╭─ Extract to read
Mohammed Saleem Kayani has been actively involved in activities relating to conveying the message of the Qur’an for forty years, both as a translator and editor of its English renderings and as a teacher in tafsir study classes.

Saleem Kayani's writings on Islamic topics include ‘Status of Women in Islam’(The Islamic Circle of North America) and several books for children (the Islamic Foundation, Leicester).

His major scholarship however has been in making the famous eight-volume Urdu tafsir ‘Tadabbur-e-Qur’an’ by Amin Ahsan Islahi (died 1997) better known to the English reading public. In April 2007, the Islamic Book Trust, Malaysia, published his English translation of of Al-Fatehah and Al-Baqarah. These efforts preserve an intellectual tradition of seeking out the ‘nazm’ or coherence of the Qur’an pioneered by Islahi’s teacher Hamiduddin Farahi (1863- 1930) and his student for five years, Islahi.

Saleem Kayani was born in Nowshera, West Punjab, in 1934. The son of a Police superintendent, he completed his high school education at King Edward College, Peshawar. An early turning point in his life was when at the age of 14 he read a booklet by Maulana Maudoodi, founder of the Jamaat Islami. He subsequently joined the Jamaat’s student wing, the Jamiat Taleba. He graduated from Government College, Rawalpindi, and in 1956 moved to Lahore where he taught in a school run by the Jamaat in Ichrah. He completed a Masters in Urdu (1961) and English (1963) from the University of Punjab. It was during this period that he began attending Maulana Islahi’s dars on the Qur’an, also studying under him Arabic and ahadith from 1963 to 1969. He was charged with setting up the first youth Qur’anic study circles in Lahore as part of the Jamaat’s welfare programme. He also took up journalistic work in the organisation’s publication ‘Tasneem’, under the veteran Naeem Siddiqui. This was an eventful period in the Jamaat’s history, facing an external challenge created by a Government ban and arrests of its leadership, and later a momentous internal debate on whether to continue as a social welfare and educational movement, or also enter the political arena and contest elections – a debate that had led to Maulana Islahi’s break from the Jamaat in 1954. Saleem Kayani continued his Qur’anic studies under Islahi, who noted of his student: “We have a gentleman’s agreement – he doesn’t question me on politics and I only teach him the Qur’an”. Islahi also once told him, “I am a student – don’t call me a sheikh. Once you are a sheikh you are dead. A student retains a sense of curiosity.” This has remained Saleem Kayani’s style of teaching as well.
╰─
▸ Given request
Answer these from the biography:
(a) For how many years has Saleem Kayani been involved in conveying the message of the Qur'an?
(b) Who published his English translation of Al-Fatehah and Al-Baqarah in April 2007?
(c) In what town and year was he born?
╭─ Given records
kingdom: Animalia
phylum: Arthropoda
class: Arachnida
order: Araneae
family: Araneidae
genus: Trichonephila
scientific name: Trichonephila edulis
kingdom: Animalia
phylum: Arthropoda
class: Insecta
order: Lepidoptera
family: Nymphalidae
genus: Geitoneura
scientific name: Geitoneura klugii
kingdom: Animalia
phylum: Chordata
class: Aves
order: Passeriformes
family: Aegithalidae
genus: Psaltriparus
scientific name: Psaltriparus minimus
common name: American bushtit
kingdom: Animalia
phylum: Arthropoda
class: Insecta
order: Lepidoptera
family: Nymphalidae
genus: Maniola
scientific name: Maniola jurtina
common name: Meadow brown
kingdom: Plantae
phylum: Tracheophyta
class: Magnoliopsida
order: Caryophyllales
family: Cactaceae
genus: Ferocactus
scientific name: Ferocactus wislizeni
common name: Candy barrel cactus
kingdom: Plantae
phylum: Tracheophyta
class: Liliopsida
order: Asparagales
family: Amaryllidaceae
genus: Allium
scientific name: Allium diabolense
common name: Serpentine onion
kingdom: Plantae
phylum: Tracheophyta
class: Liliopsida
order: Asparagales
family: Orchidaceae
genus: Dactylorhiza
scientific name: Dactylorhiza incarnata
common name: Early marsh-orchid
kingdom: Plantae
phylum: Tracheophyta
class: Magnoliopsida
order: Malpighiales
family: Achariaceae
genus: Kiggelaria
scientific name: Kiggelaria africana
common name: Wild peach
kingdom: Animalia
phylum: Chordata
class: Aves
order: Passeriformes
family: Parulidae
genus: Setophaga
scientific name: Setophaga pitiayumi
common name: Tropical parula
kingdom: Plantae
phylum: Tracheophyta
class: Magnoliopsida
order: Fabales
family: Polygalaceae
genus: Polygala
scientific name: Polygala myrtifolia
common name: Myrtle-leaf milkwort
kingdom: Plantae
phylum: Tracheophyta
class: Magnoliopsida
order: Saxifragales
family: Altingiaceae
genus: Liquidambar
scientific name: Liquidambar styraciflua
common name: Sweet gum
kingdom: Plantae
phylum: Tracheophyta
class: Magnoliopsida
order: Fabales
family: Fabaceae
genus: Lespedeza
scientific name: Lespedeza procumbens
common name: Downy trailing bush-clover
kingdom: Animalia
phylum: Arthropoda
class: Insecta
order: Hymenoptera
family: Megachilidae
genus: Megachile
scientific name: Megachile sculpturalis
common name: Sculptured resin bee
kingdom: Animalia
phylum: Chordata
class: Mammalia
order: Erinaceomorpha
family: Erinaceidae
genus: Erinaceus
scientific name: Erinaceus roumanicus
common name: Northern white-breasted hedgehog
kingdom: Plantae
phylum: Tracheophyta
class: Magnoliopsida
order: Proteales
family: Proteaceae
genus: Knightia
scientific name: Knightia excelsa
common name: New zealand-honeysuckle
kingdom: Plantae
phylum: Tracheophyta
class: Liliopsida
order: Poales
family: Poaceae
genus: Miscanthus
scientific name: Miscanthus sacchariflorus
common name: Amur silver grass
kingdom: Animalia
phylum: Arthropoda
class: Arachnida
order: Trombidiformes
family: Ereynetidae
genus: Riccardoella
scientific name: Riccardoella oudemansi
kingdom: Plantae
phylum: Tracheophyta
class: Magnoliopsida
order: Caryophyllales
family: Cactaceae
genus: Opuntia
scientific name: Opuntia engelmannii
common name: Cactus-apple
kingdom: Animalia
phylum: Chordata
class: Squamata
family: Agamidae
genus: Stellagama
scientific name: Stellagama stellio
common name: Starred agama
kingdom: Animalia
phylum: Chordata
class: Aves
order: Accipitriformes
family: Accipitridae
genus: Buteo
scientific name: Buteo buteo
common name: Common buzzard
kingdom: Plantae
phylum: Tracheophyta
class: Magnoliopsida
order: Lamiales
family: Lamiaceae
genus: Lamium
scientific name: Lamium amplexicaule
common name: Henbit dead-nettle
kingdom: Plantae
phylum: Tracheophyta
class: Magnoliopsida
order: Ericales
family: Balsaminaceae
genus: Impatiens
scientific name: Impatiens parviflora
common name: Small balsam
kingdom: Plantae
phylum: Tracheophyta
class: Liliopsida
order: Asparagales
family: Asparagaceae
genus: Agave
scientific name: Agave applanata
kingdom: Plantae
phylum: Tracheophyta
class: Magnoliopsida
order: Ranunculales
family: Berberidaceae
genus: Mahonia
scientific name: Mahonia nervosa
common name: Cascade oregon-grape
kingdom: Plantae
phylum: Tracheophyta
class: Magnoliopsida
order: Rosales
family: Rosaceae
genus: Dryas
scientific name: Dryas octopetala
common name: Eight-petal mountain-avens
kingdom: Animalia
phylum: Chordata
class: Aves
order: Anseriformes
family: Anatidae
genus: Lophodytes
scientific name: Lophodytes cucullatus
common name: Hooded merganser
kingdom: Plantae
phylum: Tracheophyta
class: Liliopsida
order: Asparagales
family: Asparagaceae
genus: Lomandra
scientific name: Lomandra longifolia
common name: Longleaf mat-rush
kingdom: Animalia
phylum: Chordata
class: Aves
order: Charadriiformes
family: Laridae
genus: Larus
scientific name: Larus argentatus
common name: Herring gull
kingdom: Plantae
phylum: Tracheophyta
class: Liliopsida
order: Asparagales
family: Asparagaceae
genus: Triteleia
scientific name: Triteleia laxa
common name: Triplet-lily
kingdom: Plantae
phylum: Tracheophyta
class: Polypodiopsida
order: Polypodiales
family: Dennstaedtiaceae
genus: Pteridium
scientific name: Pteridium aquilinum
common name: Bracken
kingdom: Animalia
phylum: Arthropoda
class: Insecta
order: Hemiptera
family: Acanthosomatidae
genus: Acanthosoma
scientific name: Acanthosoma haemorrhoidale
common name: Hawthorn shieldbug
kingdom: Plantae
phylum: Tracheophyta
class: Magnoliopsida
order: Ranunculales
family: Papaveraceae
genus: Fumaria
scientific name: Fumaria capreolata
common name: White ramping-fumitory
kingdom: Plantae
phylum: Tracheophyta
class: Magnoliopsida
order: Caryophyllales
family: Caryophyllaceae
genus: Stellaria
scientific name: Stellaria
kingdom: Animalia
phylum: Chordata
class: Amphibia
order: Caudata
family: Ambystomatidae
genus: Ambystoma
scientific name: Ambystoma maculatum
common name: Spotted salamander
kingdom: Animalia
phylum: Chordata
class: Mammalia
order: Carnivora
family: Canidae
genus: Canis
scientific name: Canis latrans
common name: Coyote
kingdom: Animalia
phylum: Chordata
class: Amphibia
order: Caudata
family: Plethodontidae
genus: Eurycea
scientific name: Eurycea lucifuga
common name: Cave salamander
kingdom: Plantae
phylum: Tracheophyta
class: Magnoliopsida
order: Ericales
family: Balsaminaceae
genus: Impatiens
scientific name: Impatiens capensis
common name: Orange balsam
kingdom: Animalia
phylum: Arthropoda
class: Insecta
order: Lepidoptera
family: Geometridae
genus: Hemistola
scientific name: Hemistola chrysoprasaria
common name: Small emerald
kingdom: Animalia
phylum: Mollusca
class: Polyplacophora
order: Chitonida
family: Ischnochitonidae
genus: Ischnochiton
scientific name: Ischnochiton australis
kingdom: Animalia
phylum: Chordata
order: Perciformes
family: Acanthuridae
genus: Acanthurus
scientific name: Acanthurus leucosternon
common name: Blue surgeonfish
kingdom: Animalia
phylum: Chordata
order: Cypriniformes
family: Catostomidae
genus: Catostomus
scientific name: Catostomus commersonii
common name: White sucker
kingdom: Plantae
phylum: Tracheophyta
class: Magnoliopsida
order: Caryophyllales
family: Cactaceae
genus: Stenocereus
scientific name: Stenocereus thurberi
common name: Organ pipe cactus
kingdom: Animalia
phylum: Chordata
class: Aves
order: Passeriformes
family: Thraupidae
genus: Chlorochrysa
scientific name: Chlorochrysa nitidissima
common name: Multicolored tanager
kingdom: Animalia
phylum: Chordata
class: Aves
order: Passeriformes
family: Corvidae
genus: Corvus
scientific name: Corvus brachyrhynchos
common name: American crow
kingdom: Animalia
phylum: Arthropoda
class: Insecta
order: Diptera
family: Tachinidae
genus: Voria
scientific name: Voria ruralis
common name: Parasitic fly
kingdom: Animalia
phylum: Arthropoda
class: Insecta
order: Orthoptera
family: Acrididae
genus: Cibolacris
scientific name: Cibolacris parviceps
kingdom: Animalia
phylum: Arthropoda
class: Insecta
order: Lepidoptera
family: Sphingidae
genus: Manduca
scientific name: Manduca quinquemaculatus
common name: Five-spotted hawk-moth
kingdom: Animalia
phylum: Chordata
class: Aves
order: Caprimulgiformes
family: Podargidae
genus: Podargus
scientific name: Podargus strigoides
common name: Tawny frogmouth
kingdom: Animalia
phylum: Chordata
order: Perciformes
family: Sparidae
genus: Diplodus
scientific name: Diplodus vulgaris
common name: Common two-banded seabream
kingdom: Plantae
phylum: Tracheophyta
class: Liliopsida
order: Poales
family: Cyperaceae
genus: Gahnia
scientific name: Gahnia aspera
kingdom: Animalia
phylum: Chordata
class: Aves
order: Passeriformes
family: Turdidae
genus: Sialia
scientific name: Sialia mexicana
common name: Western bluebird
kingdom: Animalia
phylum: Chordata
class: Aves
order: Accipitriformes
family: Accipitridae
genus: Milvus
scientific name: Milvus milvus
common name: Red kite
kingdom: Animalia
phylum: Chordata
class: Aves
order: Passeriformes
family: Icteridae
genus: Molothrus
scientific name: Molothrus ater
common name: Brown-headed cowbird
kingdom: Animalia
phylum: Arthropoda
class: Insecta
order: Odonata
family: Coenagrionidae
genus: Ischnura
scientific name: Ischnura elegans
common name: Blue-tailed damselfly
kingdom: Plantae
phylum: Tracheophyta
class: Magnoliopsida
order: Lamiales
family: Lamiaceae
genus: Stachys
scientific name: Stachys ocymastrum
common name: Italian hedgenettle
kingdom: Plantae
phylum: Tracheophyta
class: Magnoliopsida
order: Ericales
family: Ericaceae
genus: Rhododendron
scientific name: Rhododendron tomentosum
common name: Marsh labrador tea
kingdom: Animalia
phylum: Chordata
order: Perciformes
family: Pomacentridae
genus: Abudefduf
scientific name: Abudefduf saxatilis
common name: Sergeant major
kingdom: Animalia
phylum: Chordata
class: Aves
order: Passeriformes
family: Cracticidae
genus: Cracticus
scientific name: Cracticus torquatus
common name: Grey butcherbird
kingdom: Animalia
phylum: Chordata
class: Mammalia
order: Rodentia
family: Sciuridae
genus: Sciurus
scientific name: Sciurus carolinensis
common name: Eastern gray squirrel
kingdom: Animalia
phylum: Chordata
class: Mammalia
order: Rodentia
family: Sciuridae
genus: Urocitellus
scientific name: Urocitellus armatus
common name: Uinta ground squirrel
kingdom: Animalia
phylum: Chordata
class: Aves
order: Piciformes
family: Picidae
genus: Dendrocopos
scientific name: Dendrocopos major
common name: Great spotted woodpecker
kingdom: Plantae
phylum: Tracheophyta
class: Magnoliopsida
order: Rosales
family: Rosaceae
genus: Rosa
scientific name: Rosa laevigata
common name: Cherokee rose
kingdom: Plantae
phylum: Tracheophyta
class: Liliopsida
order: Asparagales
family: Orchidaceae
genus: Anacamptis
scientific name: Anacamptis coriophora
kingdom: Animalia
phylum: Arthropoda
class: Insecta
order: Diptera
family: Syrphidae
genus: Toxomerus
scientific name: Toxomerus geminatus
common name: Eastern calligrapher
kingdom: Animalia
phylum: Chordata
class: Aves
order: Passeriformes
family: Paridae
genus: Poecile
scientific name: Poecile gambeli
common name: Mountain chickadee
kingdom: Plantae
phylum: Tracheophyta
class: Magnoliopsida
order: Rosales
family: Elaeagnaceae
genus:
╰─
▸ Solution to the exercise
(a) Forty years.
(b) The Islamic Book Trust, Malaysia.
(c) Nowshera, in 1934.